Warisawa Takayuki, Naganuma Toru, Tomizawa Nobuo, Fujino Yusuke, Ishiguro Hisaaki, Tahara Satoko, Kurita Naoyuki, Nojo Takeshi, Nakamura Shotaro, Nakamura Sunao
Department of Cardiovascular Medicine, New Tokyo Hospital, Chiba, Japan.
Department of Radiology, New Tokyo Hospital, Chiba, Japan.
Int J Cardiol Heart Vasc. 2015 Oct 22;10:29-31. doi: 10.1016/j.ijcha.2015.10.005. eCollection 2016 Mar.
Coronary artery aneurysm (CAA) is occasionally detected on a small percentage of coronary angiography or multi-detector computed tomography (MDCT). CAA itself is considered benign entity despite the potential risks of rupture, thromboembolism, and compression of surrounding structures. However, the optimal management including other vascular comorbidity has yet to be fully clarified.
The aim of this study was to evaluate cardiovascular events in the patients with CAA in the observational group.
Between January 2010 and August 2015, 48 CAAs were identified in 37 patients out of consecutive 10,010 patients (0.37%) by MDCT. Twenty-eight patients treated conservatively were included in this study. Their major adverse cardiovascular events (MACE) were evaluated retrospectively: death, non-fatal myocardial infarction (MI), revascularizations; coronary artery bypass grafting (CABG) and percutaneous coronary intervention (PCI), and other vascular events.

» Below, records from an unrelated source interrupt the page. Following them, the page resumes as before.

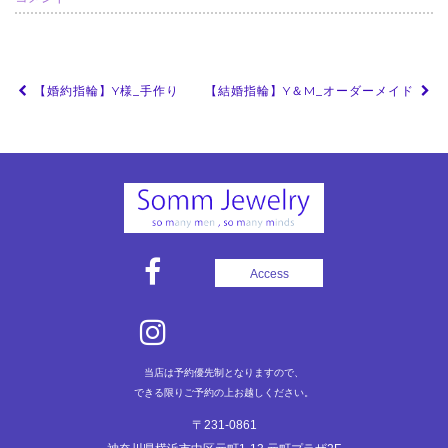
投
【婚約指輪】Y様_手作り
【結婚指輪】Y＆M_オーダーメイド
稿
ナ
ビ
ゲ
ー
シ
Access
ョ
ン
当店は予約優先制となりますので、
できる限りご予約の上お越しください。
〒231-0861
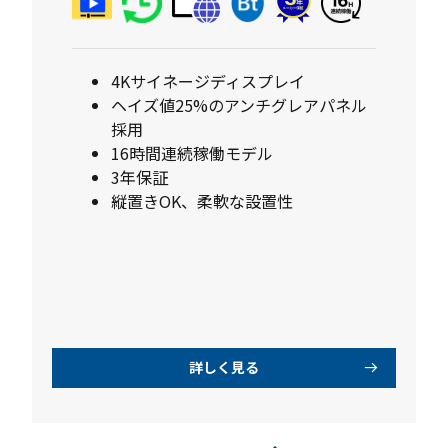
4Kサイネージディスプレイ
ヘイズ値25%のアンチグレアパネル
採用
16時間連続稼働モデル
3年保証
縦置きOK、柔軟な設置性
詳しく見る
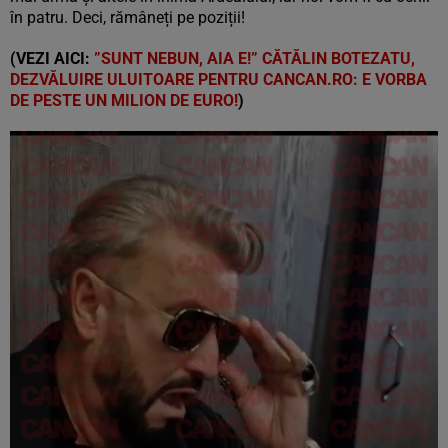
în patru. Deci, rămâneți pe poziții!
(VEZI AICI:
”SUNT NEBUN, AIA E!” CĂTĂLIN BOTEZATU,
DEZVĂLUIRE ULUITOARE PENTRU CANCAN.RO: E VORBA
DE PESTE UN MILION DE EURO!
)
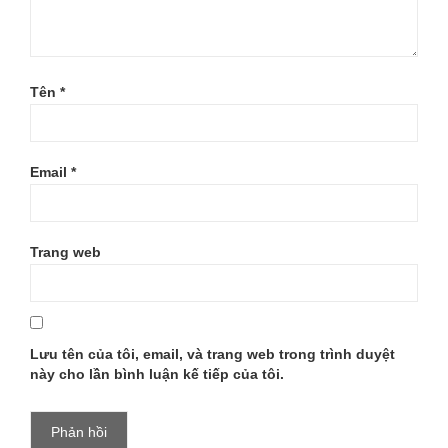
Tên
*
Email
*
Trang web
Lưu tên của tôi, email, và trang web trong trình duyệt
này cho lần bình luận kế tiếp của tôi.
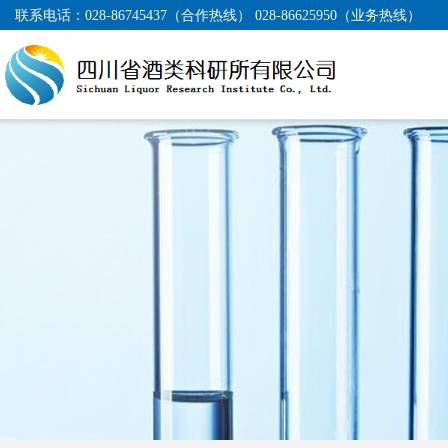
联系电话：
028-86745437（合作热线） 028-86625950（业务热线）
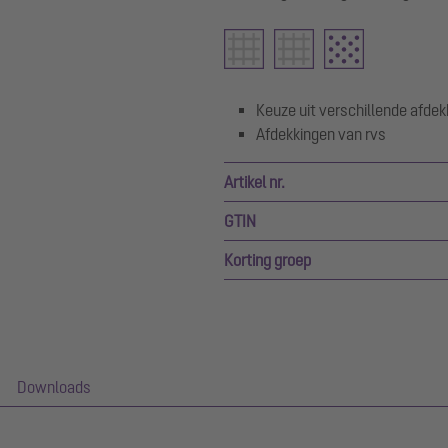
Keuze uit verschillende afde
Afdekkingen van rvs
Artikel nr.
GTIN
Korting groep
Downloads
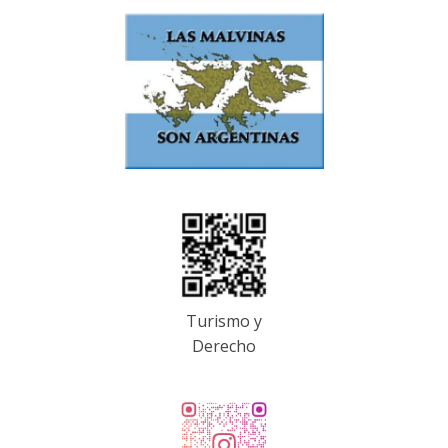
Turismo y
Derecho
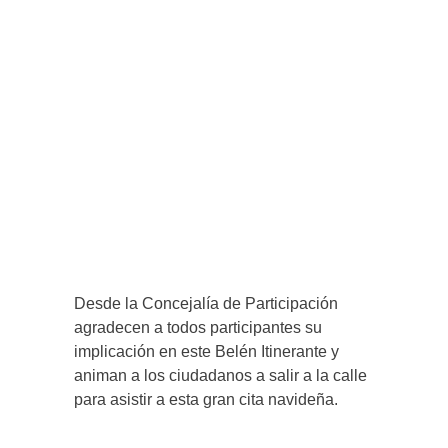
Desde la Concejalía de Participación
agradecen a todos participantes su
implicación en este Belén Itinerante y
animan a los ciudadanos a salir a la calle
para asistir a esta gran cita navideña.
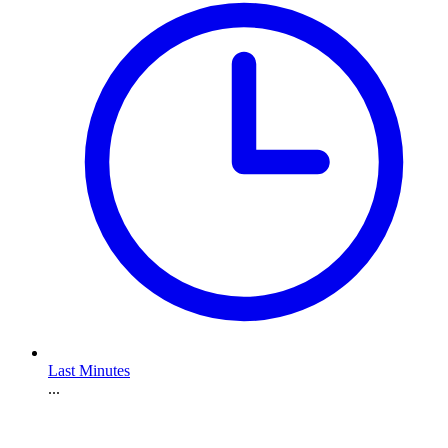
Last Minutes
...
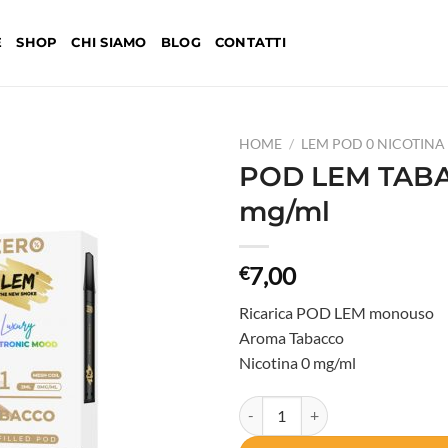
E
SHOP
CHI SIAMO
BLOG
CONTATTI
HOME
/
LEM POD 0 NICOTINA
POD LEM TAB
mg/ml
Aggiungi
alla lista
dei
7,00
€
desideri
Ricarica POD LEM monouso
Aroma Tabacco
Nicotina 0 mg/ml
POD LEM TABACCO 0 mg/ml quan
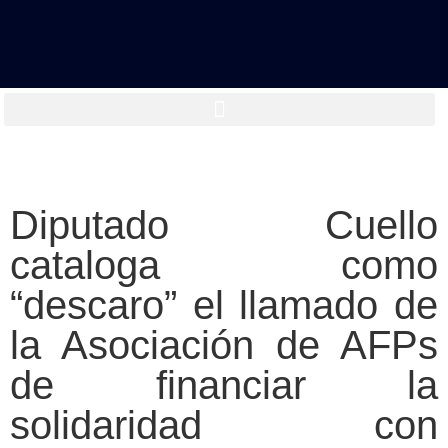
Diputado Cuello
cataloga como
“descaro” el llamado de
la Asociación de AFPs
de financiar la
solidaridad con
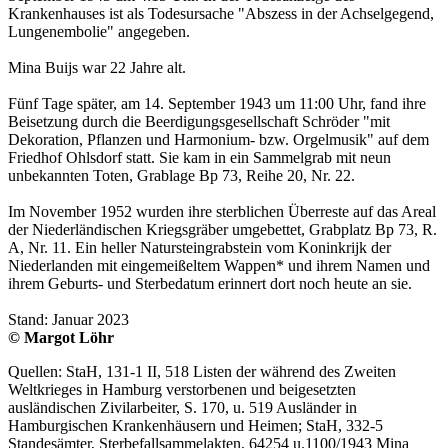
Krankenhauses ist als Todesursache "Abszess in der Achselgegend,
Lungenembolie" angegeben.
Mina Buijs war 22 Jahre alt.
Fünf Tage später, am 14. September 1943 um 11:00 Uhr, fand ihre
Beisetzung durch die Beerdigungsgesellschaft Schröder "mit
Dekoration, Pflanzen und Harmonium- bzw. Orgelmusik" auf dem
Friedhof Ohlsdorf statt. Sie kam in ein Sammelgrab mit neun
unbekannten Toten, Grablage Bp 73, Reihe 20, Nr. 22.
Im November 1952 wurden ihre sterblichen Überreste auf das Areal
der Niederländischen Kriegsgräber umgebettet, Grabplatz Bp 73, R.
A, Nr. 11. Ein heller Natursteingrabstein vom Koninkrijk der
Niederlanden mit eingemeißeltem Wappen* und ihrem Namen und
ihrem Geburts- und Sterbedatum erinnert dort noch heute an sie.
Stand: Januar 2023
© Margot Löhr
Quellen: StaH, 131-1 II, 518 Listen der während des Zweiten
Weltkrieges in Hamburg verstorbenen und beigesetzten
ausländischen Zivilarbeiter, S. 170, u. 519 Ausländer in
Hamburgischen Krankenhäusern und Heimen; StaH, 332-5
Standesämter, Sterbefallsammelakten, 64254 u.1100/1943 Mina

The average age was 62.0 ± 15.5 year sold, and median follow-up period was 49.6 months (IQR 23.6 to 78.1). Mean CAA diameter was 7.5 ± 2.8 mm. Twenty-two MACE occurred in 15 patients (53.6%): 1 sudden death, 4 MI, 1 CABG for CAA, 3 PCI for CAA, 7 PCI for non-CAA lesions, and 6 other vascular treatments for aorta and cerebral and peripheral artery. Follow-up MDCT was performed for 22 CAAs in 16 patients. In 9 CAAs of them, the maximal diameter increased significantly (Δ diameter: 1.5 ± 1.1 mm).
Presence of CAA may be associated with adverse vascular events including non-coronary diseases. This study could suggest the management for CAA should include the evaluation of not only CAA itself but also other vascular diseases.
在少数冠状动脉造影或多排螺旋计算机断层扫描(MDCT)检查中偶尔会发现冠状动脉瘤(CAA)。尽管CAA有破裂、血栓栓塞及压迫周围结构的潜在风险,但它本身被认为是良性病变。然而,包括其他血管合并症在内的最佳治疗方案尚未完全明确。
本研究旨在评估观察组中患有CAA患者的心血管事件。
在2010年1月至2015年8月期间,通过MDCT在连续的10010例患者中的37例患者(0.37%)中发现了48个CAA。本研究纳入了28例接受保守治疗的患者。对他们的主要不良心血管事件(MACE)进行回顾性评估:死亡、非致命性心肌梗死(MI)、血运重建;冠状动脉旁路移植术(CABG)和经皮冠状动脉介入治疗(PCI),以及其他血管事件。
平均年龄为62.0±15.5岁,中位随访期为49.6个月(四分位间距23.6至78.1)。CAA平均直径为7.5±2.8mm。15例患者(53.6%)发生了22次MACE:1例猝死、4例MI、1例因CAA行CABG、3例因CAA行PCI、7例因非CAA病变行PCI,以及6例针对主动脉、脑动脉和外周动脉的其他血管治疗。对16例患者的22个CAA进行了随访MDCT检查。其中9个CAA的最大直径显著增加(直径变化:1.5±1.1mm)。
CAA的存在可能与包括非冠状动脉疾病在内的不良血管事件相关。本研究表明,CAA的治疗不仅应包括对CAA本身的评估,还应包括对其他血管疾病的评估。